**Task directions**
Your task is to output, without alteration, each line from the one containing "left elbow: (287, 330)" through the final line of the records below.

**Records for processing**
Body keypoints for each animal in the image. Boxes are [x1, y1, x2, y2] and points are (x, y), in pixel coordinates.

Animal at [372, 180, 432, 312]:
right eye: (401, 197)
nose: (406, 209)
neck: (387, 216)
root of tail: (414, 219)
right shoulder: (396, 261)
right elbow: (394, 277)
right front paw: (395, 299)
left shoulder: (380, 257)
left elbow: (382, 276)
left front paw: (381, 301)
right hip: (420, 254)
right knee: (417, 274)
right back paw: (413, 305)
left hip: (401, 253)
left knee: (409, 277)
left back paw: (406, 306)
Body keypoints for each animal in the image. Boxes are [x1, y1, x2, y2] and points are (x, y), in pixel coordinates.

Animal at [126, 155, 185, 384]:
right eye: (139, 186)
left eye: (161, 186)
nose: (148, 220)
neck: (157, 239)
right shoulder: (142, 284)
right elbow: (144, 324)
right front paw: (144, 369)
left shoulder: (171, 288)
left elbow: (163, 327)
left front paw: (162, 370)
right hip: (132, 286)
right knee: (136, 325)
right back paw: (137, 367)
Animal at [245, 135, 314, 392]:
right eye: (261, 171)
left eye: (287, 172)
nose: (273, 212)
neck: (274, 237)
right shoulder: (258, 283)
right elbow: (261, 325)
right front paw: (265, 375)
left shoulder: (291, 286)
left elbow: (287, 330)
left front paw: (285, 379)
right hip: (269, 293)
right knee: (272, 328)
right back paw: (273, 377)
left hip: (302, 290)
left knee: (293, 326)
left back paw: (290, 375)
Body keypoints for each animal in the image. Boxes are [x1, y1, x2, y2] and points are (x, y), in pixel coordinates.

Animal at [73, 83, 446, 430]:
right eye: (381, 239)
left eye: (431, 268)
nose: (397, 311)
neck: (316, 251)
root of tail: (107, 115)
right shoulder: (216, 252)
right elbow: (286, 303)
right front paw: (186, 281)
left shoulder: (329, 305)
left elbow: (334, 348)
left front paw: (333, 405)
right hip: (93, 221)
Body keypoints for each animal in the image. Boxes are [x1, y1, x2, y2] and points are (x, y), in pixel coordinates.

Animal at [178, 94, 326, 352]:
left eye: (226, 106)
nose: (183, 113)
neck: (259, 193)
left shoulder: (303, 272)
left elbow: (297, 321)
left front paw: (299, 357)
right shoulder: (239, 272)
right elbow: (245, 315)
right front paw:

**Expected answer**
left elbow: (287, 330)
left front paw: (285, 379)
right hip: (269, 293)
right knee: (272, 328)
right back paw: (273, 377)
left hip: (302, 290)
left knee: (293, 326)
left back paw: (290, 375)
Body keypoints for each animal in the image. Boxes are [x1, y1, x2, y2] and points are (x, y), in pixel coordinates.

Animal at [73, 83, 446, 430]:
right eye: (381, 239)
left eye: (431, 268)
nose: (397, 311)
neck: (316, 251)
root of tail: (107, 115)
right shoulder: (216, 252)
right elbow: (286, 303)
right front paw: (186, 281)
left shoulder: (329, 305)
left elbow: (334, 348)
left front paw: (333, 405)
right hip: (93, 221)
Body keypoints for each animal in the image. Boxes are [x1, y1, x2, y2] and points are (x, y), in pixel coordinates.

Animal at [178, 94, 326, 352]:
left eye: (226, 106)
nose: (183, 113)
neck: (259, 193)
left shoulder: (303, 272)
left elbow: (297, 321)
left front paw: (299, 357)
right shoulder: (239, 272)
right elbow: (245, 315)
right front paw:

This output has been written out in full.